Isnam Taljic accepts International Literary Prize "Srebrenica" from Naser Oric
on July 25, 2008. Photo courtesy: Bosnjaci.Net Magazine

Naser Oric is a former Bosniak military officer who commanded the Army of the Republic of Bosnia and Herzegovina while defending the besieged enclave of Srebrenica in eastern Bosnia.  Before the war, he was a former bodyguard of Serbian president Slobodan Milosevic. During the war, between 1992 and 1995, Srebrenica was surrounded and terrorized by notorious Serb forces led by General Ratko Mladic.
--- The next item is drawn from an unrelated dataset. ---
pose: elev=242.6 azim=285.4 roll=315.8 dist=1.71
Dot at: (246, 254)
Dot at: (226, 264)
Contrary to opinions of Chuck Sudetic and similar neutralists, Oric was never undisciplined "warlord" and he never hated Serb people. Milosevic's son Marko adored and supported Naser Oric while he stood trial at the International Criminal Tribunal, which ended in full acquittal of Oric from all charges brought against him.
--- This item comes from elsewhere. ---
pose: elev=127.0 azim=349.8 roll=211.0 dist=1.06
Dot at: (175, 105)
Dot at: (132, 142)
Oric was a honorable soldier who defended his town and his people from savage Serb brutality. He never targeted Serbian civilians in his counter-attacks on Serb army positions in villages around Srebrenica. A very small number of Serb civilians died in the cross-fire owing to Naser Oric's policy and discipline in keeping civilian deaths as low as possible.

Serbian terrorists in villages around Srebrenica were not so careful in saving Bosniak lives. They regularly prevented humanitarian aid from entering the besieged enclave, which in turn caused starvation and deaths among many Bosnian Muslim civilians in Srebrenica. Serbian terrorists also attacked Srebrenica on a daily basis, causing property damage and deliberate deaths among the Bosniak population who flocked to the enclave seeking safety from Serbian ethnic cleansing campaign.

Shortly after being acquitted of all charges brought against him, Naser Oric made the following statement (translated from Bosnian language):

"I am sorry that, as you put it, Serbs feel unhappy and angry. However, I don't think like that. To me, there is other side, political side who thinks like that. And since I am a soldier, I know that Serbs... true Serbs who are also soldiers, know well that I fought them fair and square on a battlefield. Therefore, I don't think they are jealous because of my acquittal; they knew for a long that I was never a war criminal, and that I was a soldier fighting on a battlefield for survival, and nothing else."